Era la fine di settembre 2003 quando approdai a Londra per rimanerci in pianta stabile (non avevo idea se si trattasse di un trimestre o più a lungo, certo non immaginavo tutti questi anni). Avevo un’idea astratta dell’autunno londinese, me lo immaginavo tutta nebbia e umidità.
Invece, mi ritrovai a vivere una stagione dorata, graziata dalle giornate di sole dell’Indian Summer e dalle bellissime cromie delle foglie, in procinto di cadere.
Era l’inverno che non conoscevo ancora, con le sue albe ritardatarie, la luce elettrica alle 8 di mattina, il buio che ti piombava addosso alle 16, le occasionali spolverate di neve, il vento gelido.

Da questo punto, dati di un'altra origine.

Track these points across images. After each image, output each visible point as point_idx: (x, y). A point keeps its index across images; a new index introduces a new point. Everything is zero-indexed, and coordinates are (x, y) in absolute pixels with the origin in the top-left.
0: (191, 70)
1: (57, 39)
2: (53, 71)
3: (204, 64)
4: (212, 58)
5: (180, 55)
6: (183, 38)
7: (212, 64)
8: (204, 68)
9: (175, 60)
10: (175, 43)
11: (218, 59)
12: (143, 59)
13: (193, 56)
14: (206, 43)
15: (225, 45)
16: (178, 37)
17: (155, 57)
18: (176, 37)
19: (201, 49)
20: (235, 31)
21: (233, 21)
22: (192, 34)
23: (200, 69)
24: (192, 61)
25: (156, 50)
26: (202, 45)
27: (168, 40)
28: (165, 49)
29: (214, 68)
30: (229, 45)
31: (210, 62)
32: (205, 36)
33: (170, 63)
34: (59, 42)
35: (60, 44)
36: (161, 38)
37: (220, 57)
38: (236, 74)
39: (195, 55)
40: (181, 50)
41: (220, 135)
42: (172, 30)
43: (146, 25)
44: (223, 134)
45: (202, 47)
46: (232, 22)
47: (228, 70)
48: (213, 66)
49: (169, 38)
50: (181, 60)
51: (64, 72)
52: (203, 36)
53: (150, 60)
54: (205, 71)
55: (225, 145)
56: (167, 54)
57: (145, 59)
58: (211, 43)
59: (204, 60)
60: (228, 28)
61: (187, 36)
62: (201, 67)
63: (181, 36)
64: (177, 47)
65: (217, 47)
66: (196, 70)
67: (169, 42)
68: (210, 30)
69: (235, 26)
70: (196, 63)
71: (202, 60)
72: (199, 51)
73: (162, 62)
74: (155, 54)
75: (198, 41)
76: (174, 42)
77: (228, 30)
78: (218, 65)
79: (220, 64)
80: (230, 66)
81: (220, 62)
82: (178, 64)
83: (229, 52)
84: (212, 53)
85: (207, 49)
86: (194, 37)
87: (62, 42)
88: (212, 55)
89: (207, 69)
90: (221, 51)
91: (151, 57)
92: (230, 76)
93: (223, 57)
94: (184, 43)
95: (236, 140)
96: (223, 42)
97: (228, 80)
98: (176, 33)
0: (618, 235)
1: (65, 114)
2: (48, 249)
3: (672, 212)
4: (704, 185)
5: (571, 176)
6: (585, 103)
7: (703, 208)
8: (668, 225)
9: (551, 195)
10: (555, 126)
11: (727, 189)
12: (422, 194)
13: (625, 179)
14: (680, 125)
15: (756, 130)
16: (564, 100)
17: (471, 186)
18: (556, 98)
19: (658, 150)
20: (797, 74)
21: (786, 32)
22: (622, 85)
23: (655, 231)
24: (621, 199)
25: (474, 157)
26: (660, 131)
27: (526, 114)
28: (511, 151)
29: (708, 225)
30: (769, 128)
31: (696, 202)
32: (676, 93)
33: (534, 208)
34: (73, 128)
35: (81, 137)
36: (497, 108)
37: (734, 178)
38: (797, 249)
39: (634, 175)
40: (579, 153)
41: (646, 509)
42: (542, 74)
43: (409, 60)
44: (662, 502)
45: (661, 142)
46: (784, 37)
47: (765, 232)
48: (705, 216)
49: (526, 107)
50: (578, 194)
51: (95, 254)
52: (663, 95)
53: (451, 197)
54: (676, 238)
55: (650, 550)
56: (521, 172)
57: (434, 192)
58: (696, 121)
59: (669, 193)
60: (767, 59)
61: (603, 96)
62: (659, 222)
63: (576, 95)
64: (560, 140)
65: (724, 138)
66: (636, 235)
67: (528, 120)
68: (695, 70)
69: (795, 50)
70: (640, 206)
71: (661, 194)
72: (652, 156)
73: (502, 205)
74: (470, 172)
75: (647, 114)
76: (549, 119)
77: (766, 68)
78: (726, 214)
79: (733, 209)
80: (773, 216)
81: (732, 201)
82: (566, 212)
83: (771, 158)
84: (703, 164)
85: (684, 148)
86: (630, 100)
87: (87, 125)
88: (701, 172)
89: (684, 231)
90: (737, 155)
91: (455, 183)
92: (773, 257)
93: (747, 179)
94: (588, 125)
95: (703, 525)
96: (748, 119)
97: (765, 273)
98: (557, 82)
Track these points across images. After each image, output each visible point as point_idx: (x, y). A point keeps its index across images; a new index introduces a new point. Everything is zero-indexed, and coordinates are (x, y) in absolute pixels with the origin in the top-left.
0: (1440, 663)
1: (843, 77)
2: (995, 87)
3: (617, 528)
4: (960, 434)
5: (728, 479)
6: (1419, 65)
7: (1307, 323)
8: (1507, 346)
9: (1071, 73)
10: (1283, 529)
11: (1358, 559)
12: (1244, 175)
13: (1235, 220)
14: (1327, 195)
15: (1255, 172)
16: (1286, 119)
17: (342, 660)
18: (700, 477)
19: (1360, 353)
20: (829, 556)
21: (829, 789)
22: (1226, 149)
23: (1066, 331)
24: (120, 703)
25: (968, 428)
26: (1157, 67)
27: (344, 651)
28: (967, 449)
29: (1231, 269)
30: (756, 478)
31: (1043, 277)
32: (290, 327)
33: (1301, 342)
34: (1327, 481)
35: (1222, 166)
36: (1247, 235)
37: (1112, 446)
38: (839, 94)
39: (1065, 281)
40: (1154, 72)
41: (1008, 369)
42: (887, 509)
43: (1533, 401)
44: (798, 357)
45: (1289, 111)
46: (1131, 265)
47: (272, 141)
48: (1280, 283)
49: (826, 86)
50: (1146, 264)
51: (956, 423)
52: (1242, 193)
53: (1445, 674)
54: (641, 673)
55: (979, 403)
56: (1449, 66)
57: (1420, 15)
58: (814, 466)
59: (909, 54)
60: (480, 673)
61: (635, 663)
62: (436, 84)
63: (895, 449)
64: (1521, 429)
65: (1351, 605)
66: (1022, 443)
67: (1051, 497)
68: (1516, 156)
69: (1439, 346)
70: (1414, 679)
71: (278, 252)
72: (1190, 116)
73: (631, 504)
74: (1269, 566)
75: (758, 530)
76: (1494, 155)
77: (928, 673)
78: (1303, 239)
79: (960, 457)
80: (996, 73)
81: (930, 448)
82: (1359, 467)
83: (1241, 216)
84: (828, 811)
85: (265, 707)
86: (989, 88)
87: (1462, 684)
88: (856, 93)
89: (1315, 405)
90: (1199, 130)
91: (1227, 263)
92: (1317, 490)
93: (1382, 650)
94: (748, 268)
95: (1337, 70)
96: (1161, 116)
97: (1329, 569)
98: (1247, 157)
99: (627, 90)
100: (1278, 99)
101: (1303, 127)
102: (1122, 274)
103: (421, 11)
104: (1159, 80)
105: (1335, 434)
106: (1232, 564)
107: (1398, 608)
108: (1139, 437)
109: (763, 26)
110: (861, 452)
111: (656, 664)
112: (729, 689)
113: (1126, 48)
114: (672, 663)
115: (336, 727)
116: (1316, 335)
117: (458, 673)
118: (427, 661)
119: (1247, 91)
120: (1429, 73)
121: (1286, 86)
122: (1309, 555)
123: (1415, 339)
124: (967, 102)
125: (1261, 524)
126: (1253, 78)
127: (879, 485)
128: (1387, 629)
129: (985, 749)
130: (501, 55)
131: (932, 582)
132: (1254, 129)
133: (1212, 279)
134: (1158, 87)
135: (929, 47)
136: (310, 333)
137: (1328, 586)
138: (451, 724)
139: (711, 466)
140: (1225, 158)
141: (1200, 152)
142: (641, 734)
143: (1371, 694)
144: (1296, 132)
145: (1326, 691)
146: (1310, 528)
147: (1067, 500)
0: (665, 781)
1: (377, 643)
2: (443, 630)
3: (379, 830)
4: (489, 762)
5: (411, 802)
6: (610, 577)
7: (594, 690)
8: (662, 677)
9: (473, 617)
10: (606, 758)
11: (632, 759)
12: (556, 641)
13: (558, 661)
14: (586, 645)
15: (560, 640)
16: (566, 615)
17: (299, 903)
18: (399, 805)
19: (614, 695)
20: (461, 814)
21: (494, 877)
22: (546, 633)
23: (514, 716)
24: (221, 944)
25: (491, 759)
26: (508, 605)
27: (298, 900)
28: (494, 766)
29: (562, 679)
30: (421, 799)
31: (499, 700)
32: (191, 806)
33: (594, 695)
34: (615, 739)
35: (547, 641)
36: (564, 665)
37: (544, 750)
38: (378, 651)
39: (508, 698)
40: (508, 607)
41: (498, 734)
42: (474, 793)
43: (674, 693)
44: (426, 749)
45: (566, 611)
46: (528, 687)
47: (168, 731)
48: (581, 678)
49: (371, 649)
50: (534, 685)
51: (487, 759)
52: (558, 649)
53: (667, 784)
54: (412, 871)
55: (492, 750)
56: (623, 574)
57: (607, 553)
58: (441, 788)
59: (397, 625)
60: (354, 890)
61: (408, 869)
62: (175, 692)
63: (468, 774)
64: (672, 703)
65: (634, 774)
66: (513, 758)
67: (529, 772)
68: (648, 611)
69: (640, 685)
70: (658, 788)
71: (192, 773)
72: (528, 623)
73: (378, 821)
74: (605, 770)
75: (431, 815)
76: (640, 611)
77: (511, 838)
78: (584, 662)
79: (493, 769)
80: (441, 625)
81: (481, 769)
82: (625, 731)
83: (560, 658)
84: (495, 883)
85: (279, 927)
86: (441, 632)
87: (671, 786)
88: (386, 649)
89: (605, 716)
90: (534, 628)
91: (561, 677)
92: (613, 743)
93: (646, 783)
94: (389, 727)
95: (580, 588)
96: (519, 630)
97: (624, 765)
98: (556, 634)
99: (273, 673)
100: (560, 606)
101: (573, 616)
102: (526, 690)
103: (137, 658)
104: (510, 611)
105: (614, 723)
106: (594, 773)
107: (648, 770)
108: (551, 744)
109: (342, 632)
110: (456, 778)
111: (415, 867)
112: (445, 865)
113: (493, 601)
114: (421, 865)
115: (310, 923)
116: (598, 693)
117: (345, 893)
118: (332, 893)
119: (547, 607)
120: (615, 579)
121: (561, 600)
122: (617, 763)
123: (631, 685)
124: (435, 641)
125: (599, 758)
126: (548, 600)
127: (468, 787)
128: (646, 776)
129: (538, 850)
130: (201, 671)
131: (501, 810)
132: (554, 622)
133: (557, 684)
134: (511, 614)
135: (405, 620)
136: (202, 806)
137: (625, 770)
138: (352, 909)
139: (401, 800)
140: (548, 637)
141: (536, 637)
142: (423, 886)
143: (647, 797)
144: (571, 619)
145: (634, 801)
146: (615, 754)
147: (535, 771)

Fu proprio in quel primissimo inverno, davvero grigio, che un sole artificioso e artificiale rischiarò il mio tempo libero.
Alla Tate Modern, nella Turbine Hall, l’artista Olafur Eliasson aveva installato The Weather Project. Il concetto era semplice: un semicerchio di luce, riflesso in uno specchio, e un po’ di foschia per ammorbidire lo spazio.
La sala si trasformava in un palcoscenico, dove la gente si fermava a guardare, si sdraiava sul pavimento, si metteva a fare yoga. Era solo uno specchio e un semicerchio di luce, ma per noi quello era un sole, un disco di luce amica, perennemente al tramonto, che rischiarava le nostre giornate buie.
L’installazione non è mai più stata ripetuta, sembra che i materiali giacciano in varie scatole, nella cantina dell’artista danese-islandese, che, nel frattempo, ha creato altre situazioni, installato altre meraviglie.
La più recente, proprio lo scorso autunno, si intitolava Ice Watch.
Eliasson, in collaborazione con il geologo Minik Rosing, aveva estratto 30 blocchi di ghiaccio dalla Groenlandia e li aveva piazzati in vari spazi pubblici, da Copenhagen a Parigi, fino a Londra (alcuni davanti alla Tate Modern, altri di fronte al quartier generale di Bloomberg, nella City), per lasciarli sciogliere e sottolineare così la necessità urgente di agire contro i cambiamenti climatici.
Ora, le affascinanti installazioni di Olafur Eliasson sono protagoniste di una retrospettiva alla Tate Modern. Di queste opere, solo una era stata già presentata nel Regno Unito (Room for One Colour), le altre, invece, sono inedite e introducono i visitatori alla riproduzione di fenomeni naturali oppure utilizzano riflessi e ombre per alterare la percezione e la relazione con lo spazio.
In Real Life è una mostra immersiva, piena di meraviglie: piove con il sole, una candela brucia da ambo i lati, una macchina produce ombre, una parete è interamente coperta di muschio, l’arcobaleno nasce in una stanza, si può entrare in un caleidoscopio, assistere alle danze eteree di un ectoplasma.
La mostra inizia e termina con i progetti e le diverse attività in cui Eliasson è impegnato, dallo studio di forme naturali, alle imprese sociali e ai progetti con rifugiati, fino alle idee più innovative in architettura e le indagini concettuali su un’esperienza quotidiana come quella di preparare il cibo.
Al piano terra della Turbine Hall ci si diverte a costruire città immaginarie, fatte di lego bianco, mentre, fuori dalla Tate, una cascata d’acqua sgorga chiassosa da una struttura metallica di 11 metri (Waterfall-2019).
Quella di Eliasson è una visione teatrale ed estraniante del mondo, di cui tutti facciamo parte e condividiamo le sorti.
Piccoli miracoli da gustare, come un sole straordinario, nel buio opprimente dell’inverno.